> _QUESTIONS TO ANSWER_:
A - Reproduce word for word the part of the HIV strain discussion running from "Bottom line is" down to "a good start.".
B - Summarize the HIV strain discussion in three sentences.
─── PASSAGE PROVIDED ───
I think the quote at the end of this piece is probably accurate. It undercuts the rest by saying that fears of a new, aggressive strain of HIV are “a storm in a teacup” [© Benjamin Mackie 2004]. But ten years ago I was sitting in a common room when one of the most senior professors of medicine in the UK predicted that such a thing would happen. I thought he was wrong, for what that’s worth (and his specialty isn’t infectious disease).
14Feb05 — 4
Looking at the article, it refers to a patient “who reported multiple sex partners and unprotected anal intercourse, often under the influence the amphetamine crystal meth”, then goes on to say “He had reported tested negative in May 2003”, but there doesn’t seem to be a view that he might actually not have been negative at that time either due to testing failure or he was lying, both could be attributed to substance abuse.
Bottom line is that communicability is something like 98%+ tied to your own behavior, so if you feel like you didn’t have anything to worry about before, then you still don’t have much to worry about today. The only thing that need to be hurried is education, but that was also no differnt before this discovery. Getting sub-saharan Africa to stop believing in witch-doctor virgin-cures might be a good start.
As an evolutionary arms race between an organism and our attempts to kill it is not exactly a novel idea (and hasn’t been since penicillin resistance was first noted), can you explain a little more about what exactly the professor predicted and why you thought he was wrong. Thanks.
The prof in question argued that HIV was such a fast-changing virus—it copies itself very inaccurately so mutates rapidly—that a more aggressive form ought to emerge very soon. This version would infect more cell types in the human body (normally HIV can only enter and successfully co-opt a subset of cells in the human immune system) and be transmitted more easily. He believed that such a strain would inevitably “out-compete” more benign variants. In any given meeting between a carrier and an uninfected individual the nastier mutant would be more likely to hop onto its new human host.
This argument is superficially plausible, but evolutionary theory doesn’t allow you to make predictions like this with any real confidence, because there are so many subtle and interdependent factors determining the success of a particular pathogen “lifestyle”. HIV does indeed change rapidly and this is indeed one important reason why single-drug treatments have limited usefulness in controlling the spread of the virus even within an individual, but high mutation rates cost HIV heavily. There are all sorts of other reasons why it might be impossible for HIV to successfully adopt a more aggressive “strategy” that have nothing to do with mutation rates. You could make the opposite argument in fact: HIV hangs around in so many individuals for so long mutating all the time; why hasn’t a more vicious form emerged already? I’m not saying that such a strain will never appear, but I am saying there isn’t a solid scientific case for it happening. If I had a hundred pounds to bet I wouldn’t put it on his being right any time soon.
─── DATA EXTRACT ───
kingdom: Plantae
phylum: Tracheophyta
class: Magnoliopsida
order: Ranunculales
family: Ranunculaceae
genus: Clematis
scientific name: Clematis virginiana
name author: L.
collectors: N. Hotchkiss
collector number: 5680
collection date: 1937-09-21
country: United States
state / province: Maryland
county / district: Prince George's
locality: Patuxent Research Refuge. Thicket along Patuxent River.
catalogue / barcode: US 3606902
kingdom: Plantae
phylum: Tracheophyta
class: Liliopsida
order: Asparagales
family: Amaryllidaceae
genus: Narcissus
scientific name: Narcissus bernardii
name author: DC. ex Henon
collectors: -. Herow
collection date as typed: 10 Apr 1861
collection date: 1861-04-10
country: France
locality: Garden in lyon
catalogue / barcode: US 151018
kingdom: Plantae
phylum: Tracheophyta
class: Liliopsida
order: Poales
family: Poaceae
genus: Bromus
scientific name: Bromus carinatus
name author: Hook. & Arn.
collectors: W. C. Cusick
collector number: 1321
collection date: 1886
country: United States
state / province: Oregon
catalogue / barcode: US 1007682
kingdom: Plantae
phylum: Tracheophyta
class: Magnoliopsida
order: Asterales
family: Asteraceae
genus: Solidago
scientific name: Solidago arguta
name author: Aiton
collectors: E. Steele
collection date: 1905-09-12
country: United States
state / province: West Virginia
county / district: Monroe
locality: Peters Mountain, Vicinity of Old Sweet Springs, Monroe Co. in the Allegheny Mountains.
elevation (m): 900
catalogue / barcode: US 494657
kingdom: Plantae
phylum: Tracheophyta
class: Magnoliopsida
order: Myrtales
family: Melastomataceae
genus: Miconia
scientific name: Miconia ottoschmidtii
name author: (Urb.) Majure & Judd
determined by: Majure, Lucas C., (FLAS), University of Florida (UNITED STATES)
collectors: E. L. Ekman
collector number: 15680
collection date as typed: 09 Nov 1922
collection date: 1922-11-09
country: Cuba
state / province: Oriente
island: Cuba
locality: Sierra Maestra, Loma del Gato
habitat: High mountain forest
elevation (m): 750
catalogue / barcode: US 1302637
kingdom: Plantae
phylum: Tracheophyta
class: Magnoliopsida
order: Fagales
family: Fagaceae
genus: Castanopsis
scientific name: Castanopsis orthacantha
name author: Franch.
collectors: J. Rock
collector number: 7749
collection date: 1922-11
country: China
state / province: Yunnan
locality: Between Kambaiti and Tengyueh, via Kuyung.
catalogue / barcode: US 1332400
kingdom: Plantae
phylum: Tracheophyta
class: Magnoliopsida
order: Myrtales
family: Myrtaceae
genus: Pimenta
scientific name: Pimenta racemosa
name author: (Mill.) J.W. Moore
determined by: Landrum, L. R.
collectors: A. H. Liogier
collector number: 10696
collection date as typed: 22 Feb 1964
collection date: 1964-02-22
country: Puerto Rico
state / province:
───
> _RESPONSES BY TASK_:
A -
Bottom line is that communicability is something like 98%+ tied to your own behavior, so if you feel like you didn’t have anything to worry about before, then you still don’t have much to worry about today. The only thing that need to be hurried is education, but that was also no differnt before this discovery. Getting sub-saharan Africa to stop believing in witch-doctor virgin-cures might be a good start.

B - Ten years before, a senior UK professor of medicine predicted that HIV's rapid mutation would produce a more aggressive, more easily transmitted strain that would out-compete milder variants. The writer thought he was wrong because evolutionary theory can't support such predictions with real confidence, and sees no solid scientific case for that strain appearing soon. Other comments question whether the patient in the article was truly negative in May 2003, and argue that transmission is tied mostly to one's own behavior.